J.B.: Sim... mas eu acho, minha opinião, que esta coisa da percepçao que falamos, que é uma coisa muito forte em teu trabalho, e explica muitas coisas, e te aproxima de uma tradição da arte como percepção, as brincadeiras com ilusionismo, com o "
tromp-d'oeil"(mas um "
tromp-d'oeil" às avessas, que não quer levar o olho a perceber como real algo que é imagem, e sim levar o olho a não perceber nem a imagem)... E os textos do Merlau Ponty, mas de uma forma prática, não teorica, como um trabalho que questiona este ilusionismo da arte e a subjetividade da percepção.
J.V.: Tenho me interessado muito no zen-budismo... na experiencia do
Fluxus e do
mono-ha, dois grupos que pegam essa questão da percepçao passando pela vertente do perceber ao redor, perceber as sutilezas e potencialidades da vida, da rotina... Ponty diz que a tarefa da pintura sempre foi a da percepção das coisas ou algo parecido, e também o Wittgenstein, tem muito a ver com o que estou procurando em minha pintura. O Wittgenstein me interessa muito pela questao da palavra, a possibilidade da imagem pela palavra, você já viu minhas telas que sao apenas frases?
J.B.: Sim, vi no teu ateliê, gosto.
J.V.: Ali o jogo é a imagem no observador, literalmente falando...
J.B.: Mas, em minha opiniao, nestas telas o assunto fica mais disperso, pois já se pensa em Kosuth, nos conceituais, o que é outra historia...
J.V.: Confesso que o meu pânico ao escrever minha monografia é conseguir amarrar todos esses fios soltos... Na verdade nessas telas lido com fragmentos de percepção, com a memoria do observador...
J.B.: É realmente um paradoxo, pois nas telas com frases, palavras, o referecial é o conceitual, os anos 1970; já nas telas com tinta invisivel, ou no trabalho do Projeto Apartamento, a situacao da percepção fica mais evidente, mais limpa, eu acho.

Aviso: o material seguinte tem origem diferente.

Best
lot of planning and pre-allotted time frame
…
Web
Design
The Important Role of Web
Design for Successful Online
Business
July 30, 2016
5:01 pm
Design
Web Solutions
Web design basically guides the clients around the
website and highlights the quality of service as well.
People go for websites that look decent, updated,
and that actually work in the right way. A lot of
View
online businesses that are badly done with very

J.V.: Não penso em um questionamento de bases conceituais sobre o objeto... o que está em jogo, para mim, é a imagem, aliás sempre esta em jogo, em meu trabalho, a imagem e sua percepção... Sobre esta questão de identidade plástica que discutimos, acho que o que está presente nos meus trabalhos não é a visualidade que os torna coerentes e sim a poética... o rastro de construção... percebo neles um interesse em relaçao ao "como", a fatura, a mostra ou o processo de formação de imagem se desenvolvendo no embate com o observador
J.B.: Sim, mas os teus trabalhos com palavras remetem diretamente ao conceitual... quando você nao usa palavras, ou submerge as palavras em negro, na minha opiniao, está transitando mais no teu assunto verdadeiro... E a fatura influencia sim, muito, a percepção, mas se o artista nao tem um conceito forte, a fatura por si só fica vazia, cai no decorativo... por outro lado, se o artista só usa o conceito, e não usa a técnica, a fatura, o trabalho fica frio, melhor seria utilizar aquelas coisas frias do conceitualismo dos anos 1970.
J.V.: Se bem que seria bonito uma cadeira velha com cara de gasta encostada no canto de uma galeria branquinha, do
White Cube, seria bonito perceber os desgastes da cadeira em relação a pureza e à permanência desse branco da parede... talvez bem piada infame...
J.B: Jimson, mas aí já estamos na dança das cadeiras, a do Gauguin, a do Van Gogh, a do Matisse com a odalisca, as de design do Philippe Stark... o importante é que esta instalação que você imaginou e descreve (a cadeira velha no Cubo Branco) também é um exercício de percepção, coerente com o restante do teu trabalho, o que você acha?